From the first line of the data below through the line holding "left hip: (39, 72)", write out each line exactly as it stands.

Data extracted from a collection:
· · · · ·
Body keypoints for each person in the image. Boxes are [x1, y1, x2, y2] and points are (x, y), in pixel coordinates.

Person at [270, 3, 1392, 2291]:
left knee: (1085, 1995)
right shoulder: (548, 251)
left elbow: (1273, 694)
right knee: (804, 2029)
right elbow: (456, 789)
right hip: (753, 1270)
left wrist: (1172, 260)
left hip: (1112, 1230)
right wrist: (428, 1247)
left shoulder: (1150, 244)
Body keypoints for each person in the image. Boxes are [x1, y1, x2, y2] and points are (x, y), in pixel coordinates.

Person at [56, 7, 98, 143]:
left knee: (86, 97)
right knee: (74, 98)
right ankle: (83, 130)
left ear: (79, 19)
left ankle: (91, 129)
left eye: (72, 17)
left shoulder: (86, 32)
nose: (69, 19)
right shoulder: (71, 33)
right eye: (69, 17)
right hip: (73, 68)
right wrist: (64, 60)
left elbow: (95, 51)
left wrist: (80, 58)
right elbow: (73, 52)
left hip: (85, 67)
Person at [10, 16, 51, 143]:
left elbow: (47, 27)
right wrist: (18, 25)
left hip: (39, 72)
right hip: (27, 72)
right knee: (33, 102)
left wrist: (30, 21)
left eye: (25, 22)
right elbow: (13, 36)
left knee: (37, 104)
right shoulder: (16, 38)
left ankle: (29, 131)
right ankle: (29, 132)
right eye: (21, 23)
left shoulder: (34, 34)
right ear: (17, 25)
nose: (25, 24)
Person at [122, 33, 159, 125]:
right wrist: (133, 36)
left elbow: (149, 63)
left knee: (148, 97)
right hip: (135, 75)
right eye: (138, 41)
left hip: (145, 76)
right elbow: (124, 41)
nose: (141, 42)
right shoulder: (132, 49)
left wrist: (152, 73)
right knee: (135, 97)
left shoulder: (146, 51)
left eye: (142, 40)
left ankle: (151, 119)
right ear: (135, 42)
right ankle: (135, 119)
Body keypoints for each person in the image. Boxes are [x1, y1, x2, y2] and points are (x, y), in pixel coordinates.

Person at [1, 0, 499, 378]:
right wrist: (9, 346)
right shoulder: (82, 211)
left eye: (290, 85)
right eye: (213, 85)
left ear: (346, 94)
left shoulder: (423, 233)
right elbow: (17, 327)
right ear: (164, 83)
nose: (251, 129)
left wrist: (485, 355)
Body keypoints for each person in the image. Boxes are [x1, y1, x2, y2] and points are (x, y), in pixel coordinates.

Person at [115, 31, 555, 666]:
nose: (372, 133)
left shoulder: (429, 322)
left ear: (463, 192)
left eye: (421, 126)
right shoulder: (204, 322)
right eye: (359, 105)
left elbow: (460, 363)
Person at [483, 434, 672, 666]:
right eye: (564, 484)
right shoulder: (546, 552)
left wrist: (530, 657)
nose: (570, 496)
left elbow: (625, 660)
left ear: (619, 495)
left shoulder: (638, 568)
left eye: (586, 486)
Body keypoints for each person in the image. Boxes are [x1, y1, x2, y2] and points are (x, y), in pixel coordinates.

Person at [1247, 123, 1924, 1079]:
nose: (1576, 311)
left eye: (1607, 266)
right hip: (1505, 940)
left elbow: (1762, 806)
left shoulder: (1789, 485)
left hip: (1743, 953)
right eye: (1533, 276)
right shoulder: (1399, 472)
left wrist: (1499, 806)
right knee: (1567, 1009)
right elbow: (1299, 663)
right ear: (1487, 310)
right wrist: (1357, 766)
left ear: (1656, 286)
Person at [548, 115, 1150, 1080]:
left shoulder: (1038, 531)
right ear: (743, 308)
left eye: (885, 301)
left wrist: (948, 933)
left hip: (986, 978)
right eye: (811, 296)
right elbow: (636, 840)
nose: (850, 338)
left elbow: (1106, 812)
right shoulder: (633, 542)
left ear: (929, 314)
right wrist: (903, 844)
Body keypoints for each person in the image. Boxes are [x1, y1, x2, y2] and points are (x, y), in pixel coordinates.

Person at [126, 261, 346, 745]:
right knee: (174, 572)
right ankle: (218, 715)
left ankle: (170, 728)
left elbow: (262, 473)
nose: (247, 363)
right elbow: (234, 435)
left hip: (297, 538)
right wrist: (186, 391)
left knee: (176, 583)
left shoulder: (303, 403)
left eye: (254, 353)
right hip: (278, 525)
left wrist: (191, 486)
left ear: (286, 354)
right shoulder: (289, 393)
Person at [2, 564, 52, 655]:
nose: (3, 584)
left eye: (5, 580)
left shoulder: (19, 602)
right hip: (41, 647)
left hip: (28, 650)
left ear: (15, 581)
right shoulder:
· · · · ·
* [ANSWER TO THIS EXERCISE]
Body keypoints for each person in the image. Boxes are [x1, y1, x2, y2] and points are (x, y), in pixel coordinates.

Person at [270, 3, 1392, 2291]:
left knee: (1085, 1995)
right shoulder: (548, 251)
left elbow: (1273, 694)
right knee: (804, 2029)
right elbow: (456, 789)
right hip: (753, 1270)
left wrist: (1172, 260)
left hip: (1112, 1230)
right wrist: (428, 1247)
left shoulder: (1150, 244)
Body keypoints for each person in the image. Boxes are [x1, y1, x2, y2] and points are (x, y), in pixel coordinates.

Person at [56, 7, 98, 143]:
left knee: (86, 97)
right knee: (74, 98)
right ankle: (83, 130)
left ear: (79, 19)
left ankle: (91, 129)
left eye: (72, 17)
left shoulder: (86, 32)
nose: (69, 19)
right shoulder: (71, 33)
right eye: (69, 17)
right hip: (73, 68)
right wrist: (64, 60)
left elbow: (95, 51)
left wrist: (80, 58)
right elbow: (73, 52)
left hip: (85, 67)
Person at [10, 16, 51, 143]:
left elbow: (47, 27)
right wrist: (18, 25)
left hip: (39, 72)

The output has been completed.